JULIA MISBEHAVES and CASS TIMBERLANE came in at the same price as EASTER PARADE? [GREEN DOLPHIN STREET -- okay, I can see some money there.] Are there elaborate musical numbers on the shelf somewhere originally meant for JULIA? Was the CASS budget swelled by the costs of some abortive original shoot starring Frank Morgan and Ava Gardner?

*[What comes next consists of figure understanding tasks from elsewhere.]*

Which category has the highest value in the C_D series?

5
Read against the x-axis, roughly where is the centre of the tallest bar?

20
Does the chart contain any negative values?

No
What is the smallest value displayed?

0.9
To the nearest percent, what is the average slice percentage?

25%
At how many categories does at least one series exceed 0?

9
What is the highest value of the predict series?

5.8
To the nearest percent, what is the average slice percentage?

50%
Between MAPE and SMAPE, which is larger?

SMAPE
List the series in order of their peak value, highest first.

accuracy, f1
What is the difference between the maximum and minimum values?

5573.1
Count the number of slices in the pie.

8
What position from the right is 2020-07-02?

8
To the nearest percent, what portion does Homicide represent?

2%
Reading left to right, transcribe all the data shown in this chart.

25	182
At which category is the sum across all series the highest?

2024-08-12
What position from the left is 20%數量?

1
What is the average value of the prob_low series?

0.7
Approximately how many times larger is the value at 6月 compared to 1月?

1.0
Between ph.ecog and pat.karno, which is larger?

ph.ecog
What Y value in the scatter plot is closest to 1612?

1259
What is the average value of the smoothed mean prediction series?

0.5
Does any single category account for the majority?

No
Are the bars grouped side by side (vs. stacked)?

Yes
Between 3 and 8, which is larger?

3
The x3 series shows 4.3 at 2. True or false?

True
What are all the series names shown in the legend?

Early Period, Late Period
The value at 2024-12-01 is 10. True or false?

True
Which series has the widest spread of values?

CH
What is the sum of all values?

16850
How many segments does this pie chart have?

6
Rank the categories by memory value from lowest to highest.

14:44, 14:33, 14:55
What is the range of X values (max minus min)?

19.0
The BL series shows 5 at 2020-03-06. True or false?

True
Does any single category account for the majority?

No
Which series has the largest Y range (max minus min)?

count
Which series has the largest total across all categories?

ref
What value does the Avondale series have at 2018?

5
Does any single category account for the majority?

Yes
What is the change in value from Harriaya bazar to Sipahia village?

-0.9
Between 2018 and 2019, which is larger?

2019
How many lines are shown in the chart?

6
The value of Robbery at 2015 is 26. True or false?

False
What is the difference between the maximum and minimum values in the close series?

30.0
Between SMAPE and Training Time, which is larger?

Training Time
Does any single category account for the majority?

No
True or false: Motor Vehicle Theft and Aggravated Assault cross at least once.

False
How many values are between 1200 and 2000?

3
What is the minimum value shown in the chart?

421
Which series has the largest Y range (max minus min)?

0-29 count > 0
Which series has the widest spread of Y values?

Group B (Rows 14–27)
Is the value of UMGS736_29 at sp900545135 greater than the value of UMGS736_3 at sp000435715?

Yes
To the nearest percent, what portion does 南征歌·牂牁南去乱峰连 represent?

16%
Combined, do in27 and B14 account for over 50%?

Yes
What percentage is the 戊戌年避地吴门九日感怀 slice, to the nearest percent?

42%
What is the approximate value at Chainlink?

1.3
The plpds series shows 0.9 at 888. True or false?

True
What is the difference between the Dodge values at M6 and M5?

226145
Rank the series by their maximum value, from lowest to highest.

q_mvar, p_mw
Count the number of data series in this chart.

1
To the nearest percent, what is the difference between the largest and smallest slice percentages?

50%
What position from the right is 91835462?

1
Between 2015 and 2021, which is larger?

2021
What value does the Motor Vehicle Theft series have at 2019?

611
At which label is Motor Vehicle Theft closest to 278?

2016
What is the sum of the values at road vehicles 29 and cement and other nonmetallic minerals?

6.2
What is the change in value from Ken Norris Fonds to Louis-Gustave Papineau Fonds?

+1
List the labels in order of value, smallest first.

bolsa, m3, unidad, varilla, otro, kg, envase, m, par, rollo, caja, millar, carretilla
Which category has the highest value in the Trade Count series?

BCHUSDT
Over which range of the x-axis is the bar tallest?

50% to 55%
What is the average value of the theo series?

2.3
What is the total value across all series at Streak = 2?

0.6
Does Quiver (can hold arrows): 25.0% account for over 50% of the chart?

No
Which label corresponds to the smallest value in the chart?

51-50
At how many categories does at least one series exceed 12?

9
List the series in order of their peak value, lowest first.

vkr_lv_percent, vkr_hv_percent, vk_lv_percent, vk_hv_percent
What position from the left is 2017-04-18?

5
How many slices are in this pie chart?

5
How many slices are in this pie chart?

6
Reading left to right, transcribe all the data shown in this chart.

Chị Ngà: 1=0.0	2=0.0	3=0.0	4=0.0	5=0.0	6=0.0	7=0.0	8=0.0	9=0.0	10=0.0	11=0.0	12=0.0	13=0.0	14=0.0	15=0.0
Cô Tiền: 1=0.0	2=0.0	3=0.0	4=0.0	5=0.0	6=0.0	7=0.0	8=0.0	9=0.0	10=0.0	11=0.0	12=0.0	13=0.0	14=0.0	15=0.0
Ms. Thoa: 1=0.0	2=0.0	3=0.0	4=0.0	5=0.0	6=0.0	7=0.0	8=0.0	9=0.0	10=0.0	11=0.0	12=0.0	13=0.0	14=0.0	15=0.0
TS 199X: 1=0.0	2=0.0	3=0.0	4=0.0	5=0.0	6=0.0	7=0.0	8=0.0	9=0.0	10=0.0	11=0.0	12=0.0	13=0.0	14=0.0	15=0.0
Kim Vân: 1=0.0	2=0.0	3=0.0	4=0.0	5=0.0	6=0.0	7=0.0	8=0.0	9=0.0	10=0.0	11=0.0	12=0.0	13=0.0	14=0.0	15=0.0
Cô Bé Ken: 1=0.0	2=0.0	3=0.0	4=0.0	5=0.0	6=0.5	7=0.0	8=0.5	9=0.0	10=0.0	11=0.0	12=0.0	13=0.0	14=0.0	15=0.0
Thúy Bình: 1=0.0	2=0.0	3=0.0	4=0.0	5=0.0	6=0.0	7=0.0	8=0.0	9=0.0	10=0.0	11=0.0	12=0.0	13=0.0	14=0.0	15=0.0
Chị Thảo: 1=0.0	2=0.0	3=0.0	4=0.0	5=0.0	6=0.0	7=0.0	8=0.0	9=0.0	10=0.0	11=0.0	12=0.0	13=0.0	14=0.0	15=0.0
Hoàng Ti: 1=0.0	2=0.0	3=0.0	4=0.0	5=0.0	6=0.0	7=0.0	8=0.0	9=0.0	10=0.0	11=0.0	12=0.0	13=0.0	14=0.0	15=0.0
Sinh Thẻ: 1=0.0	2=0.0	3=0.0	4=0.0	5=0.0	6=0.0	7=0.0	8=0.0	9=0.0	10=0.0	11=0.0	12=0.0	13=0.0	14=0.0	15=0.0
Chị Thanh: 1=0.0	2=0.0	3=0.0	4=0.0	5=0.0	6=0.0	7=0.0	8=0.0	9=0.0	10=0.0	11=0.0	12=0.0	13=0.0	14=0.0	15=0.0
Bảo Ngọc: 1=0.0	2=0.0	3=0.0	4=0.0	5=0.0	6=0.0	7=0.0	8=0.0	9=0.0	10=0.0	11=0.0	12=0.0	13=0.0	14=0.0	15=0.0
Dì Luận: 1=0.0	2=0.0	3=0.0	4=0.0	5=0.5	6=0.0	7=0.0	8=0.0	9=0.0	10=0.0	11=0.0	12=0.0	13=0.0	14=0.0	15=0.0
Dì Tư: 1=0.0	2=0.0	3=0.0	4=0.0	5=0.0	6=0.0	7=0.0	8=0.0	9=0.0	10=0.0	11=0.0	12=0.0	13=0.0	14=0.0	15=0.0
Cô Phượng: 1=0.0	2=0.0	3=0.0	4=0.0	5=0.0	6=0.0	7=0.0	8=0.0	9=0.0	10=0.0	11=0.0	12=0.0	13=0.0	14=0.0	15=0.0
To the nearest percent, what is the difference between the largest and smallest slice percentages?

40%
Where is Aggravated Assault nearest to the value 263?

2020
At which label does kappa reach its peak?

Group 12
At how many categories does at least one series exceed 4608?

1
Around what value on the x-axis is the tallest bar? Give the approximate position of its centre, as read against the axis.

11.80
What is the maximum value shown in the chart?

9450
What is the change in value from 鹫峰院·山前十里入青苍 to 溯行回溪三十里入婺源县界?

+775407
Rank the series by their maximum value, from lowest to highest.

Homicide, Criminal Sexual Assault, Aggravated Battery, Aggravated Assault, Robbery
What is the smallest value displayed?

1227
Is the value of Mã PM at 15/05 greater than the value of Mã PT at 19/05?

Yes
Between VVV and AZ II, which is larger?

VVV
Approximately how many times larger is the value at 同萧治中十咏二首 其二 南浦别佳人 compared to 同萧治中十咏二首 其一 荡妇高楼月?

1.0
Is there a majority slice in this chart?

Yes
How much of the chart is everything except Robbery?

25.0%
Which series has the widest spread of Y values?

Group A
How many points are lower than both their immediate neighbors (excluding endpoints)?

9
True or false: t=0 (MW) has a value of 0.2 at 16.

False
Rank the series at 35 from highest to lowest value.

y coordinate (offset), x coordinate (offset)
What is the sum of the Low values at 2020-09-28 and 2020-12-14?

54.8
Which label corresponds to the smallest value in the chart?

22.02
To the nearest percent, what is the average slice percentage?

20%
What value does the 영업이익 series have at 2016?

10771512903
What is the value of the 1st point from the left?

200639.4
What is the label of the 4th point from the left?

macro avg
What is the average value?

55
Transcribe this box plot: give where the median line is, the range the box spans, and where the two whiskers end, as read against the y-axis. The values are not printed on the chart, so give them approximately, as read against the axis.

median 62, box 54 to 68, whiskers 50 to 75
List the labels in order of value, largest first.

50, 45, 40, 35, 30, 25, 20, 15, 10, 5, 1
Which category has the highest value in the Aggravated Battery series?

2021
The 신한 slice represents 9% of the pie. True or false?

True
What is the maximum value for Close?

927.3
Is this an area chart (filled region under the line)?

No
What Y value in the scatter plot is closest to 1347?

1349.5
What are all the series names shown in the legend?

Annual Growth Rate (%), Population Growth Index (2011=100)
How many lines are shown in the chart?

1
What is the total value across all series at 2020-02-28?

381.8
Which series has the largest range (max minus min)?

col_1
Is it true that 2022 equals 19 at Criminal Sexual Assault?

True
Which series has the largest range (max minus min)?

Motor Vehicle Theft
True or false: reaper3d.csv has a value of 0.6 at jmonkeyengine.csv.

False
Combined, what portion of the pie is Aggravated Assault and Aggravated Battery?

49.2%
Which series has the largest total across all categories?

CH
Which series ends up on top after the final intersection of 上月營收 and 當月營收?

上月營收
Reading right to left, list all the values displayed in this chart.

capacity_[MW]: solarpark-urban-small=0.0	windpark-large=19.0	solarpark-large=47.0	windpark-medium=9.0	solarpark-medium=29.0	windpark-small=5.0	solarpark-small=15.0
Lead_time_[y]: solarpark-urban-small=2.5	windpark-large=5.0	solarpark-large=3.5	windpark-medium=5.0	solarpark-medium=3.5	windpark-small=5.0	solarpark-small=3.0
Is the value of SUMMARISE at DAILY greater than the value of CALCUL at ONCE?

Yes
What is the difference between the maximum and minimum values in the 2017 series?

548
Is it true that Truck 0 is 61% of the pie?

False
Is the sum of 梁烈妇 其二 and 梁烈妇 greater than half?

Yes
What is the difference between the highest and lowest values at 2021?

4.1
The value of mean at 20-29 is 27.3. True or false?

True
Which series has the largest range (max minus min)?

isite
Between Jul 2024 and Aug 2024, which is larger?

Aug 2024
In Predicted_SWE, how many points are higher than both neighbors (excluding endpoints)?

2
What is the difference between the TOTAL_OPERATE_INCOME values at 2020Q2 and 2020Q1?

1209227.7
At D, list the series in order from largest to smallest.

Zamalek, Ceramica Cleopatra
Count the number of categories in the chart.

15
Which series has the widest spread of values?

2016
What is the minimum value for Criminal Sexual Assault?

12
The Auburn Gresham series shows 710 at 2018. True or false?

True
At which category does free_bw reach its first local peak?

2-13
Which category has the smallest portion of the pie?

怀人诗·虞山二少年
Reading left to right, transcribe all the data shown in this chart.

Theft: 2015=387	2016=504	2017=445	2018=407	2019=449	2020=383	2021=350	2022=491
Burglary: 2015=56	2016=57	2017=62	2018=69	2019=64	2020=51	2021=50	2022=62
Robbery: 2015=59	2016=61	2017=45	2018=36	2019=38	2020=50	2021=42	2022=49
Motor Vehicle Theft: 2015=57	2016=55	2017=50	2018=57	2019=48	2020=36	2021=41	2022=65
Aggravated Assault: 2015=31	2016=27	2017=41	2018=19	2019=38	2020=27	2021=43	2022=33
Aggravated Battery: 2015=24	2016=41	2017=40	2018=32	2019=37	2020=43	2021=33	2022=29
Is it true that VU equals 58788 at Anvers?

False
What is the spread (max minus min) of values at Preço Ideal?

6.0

I mean, the properties (particularly the best-selling CASS) cost some dough, but what did these productions spend the rest of the money on? I can't imagine there's anything in either of them as costly as 1) paying Irving Berlin for music rights, 2) Astaire's long-in-gestation numbers or 3) those costumes. [There were also those singing lessons for Peter Lawford.] I believe you on this, of course, but if JULIA and CASS cost as much as EASTER PARADE, it's clear that Arthur Freed wasn't the extravagant wastrel that recent tomes sometimes suggest, and Metro really did need someone to crack the whip as a production chief...

10:52 AM  
Blogger John McElwee said...

I didn't mean to be so rough on "Easter Parade". Personally, I think it's a fine musical, but these things tend to be a hard sell for the uninitiated, and it's finally gotten to a point for me where I don't even mention musiclas as an option for screenings. Seems everyone nowadays wants film noir, horror pictures, and the like. At least that's been the case with my audiences. As to your point, Griff, I was as shocked by those budget figures on "Cass Timberlane" and "Green Dolphin Street" as anyone, but as I'm sure you know, studio spending was really out of control after the war and Metro was one of the most profligate companies in town. Too many producers on the lot, and not enough fresh ideas.

11:17 AM  
Anonymous Anonymous said...

Just curious, but do you have financial figures for SUMMER STOCK? I wasn't aware that any Garland picture other than THE PIRATE ever lost money. Do you know how her penultimate MGM, IN THE GOOD OLD SUMMERTIME, did? Did it turn a profit?

Thanks,

Danny

12:05 AM  
Blogger John McElwee said...

Danny, it's true that "Summer Stock" lost money, partly because the negative cost was higher (2.0 million) than the previous "Good Old Summertime", which cost 1.5. "Summertime" earned profits of $606,000, while "Summer Stock" ended up losing $69,000. Worldwide rentals for both pictures was pretty near the same. The problem was Summer Stock's expensive negative, which made it harder for the film to break even. Judy's audience was certainly still there, but by 1950, Metro and the other companies were really having to watch dollars being spent to make their "A" pictures, as losses on many of these were considerable.